November 25th update: The latest tech working on the problem claimed to have restarted a misbehaving service, and logs show that when he did this, load returned to normal. It took a full day of turnaround for me to hear back exactly what he restarted, and I immediately requested that this auxiliary service, which is absolutely non-essential and has nothing to do with the forums or database, be permanently terminated.
November 26th update: Response on the ticket remains very slow, and there have been more exchanges with finger-pointing at our forum as the source of all evil since I momentarily re-enabled the forum and it didn't work since the underlying problem has not been solved. Hours after that brief test (followed by restarting/resetting all services I have access to) server load continued to spike to extremely unhealthy and irrefutably abnormal levels (more than 50x normal), with the forums nowhere to be found. I am now waiting for a tech to remove the aforementioned misbehaving service, which continues to be active and a top contributor to moment-to-moment CPU load, even though it's supposed to only activate once/day for a maintenance task. Great news is that at long last, my latest local backup of the site is complete.
As you can imagine, words alone cannot express the level of aggravation & disgust I have experienced, so I will keep the depths of my rage on this side of the keyboard.
Here is what is going to happen:
I need to get us the hell off this server. The first step in this process is backing up the last snapshot of the filesystem & database, which would normally happen overnight, but as explained below, ended up taking almost a week instead.
When we move, there will be more downtime. It will be painful, again.

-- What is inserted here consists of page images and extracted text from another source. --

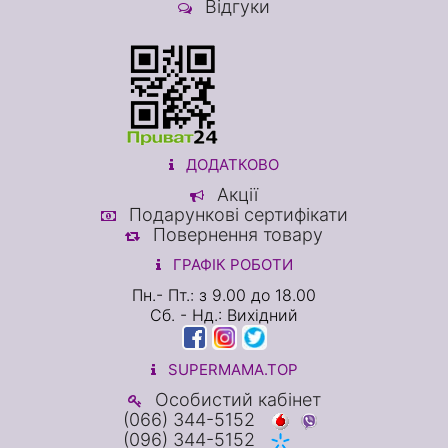
Відгуки
ДОДАТКОВО
Акції
Подарункові сертифікати
Повернення товару
ГРАФІК РОБОТИ
Пн.- Пт.: з 9.00 до 18.00
Сб. - Нд.: Вихідний
SUPERMAMA.TOP
Особистий кабінет
(066) 344-5152
(096) 344-5152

Because we've had so much downtime and lost so much traffic & so many users, now is the best time we've ever had for an overdue forum software upgrade. This will bring still more pain, and we may lose some data and some functionality in the process, but we will also gain a ton of new functionality, including dramatically improved usability on mobile devices.
My sincerest apologies to everyone for all of this inconvenience and mess. I've been doing my best to fix this, but my best is not nearly enough, and clearly the expert technicians' best has been still worse for most of this life-shortening ordeal.